EXERCISE AIM
Quote each line of the entries below word for word, keeping their order.

Dataset entries:
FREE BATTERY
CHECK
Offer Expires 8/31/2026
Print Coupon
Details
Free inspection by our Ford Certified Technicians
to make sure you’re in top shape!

RESPONSE BOX
FREE BATTERY
CHECK
Offer Expires 8/31/2026
Print Coupon
Details
Free inspection by our Ford Certified Technicians
to make sure you’re in top shape!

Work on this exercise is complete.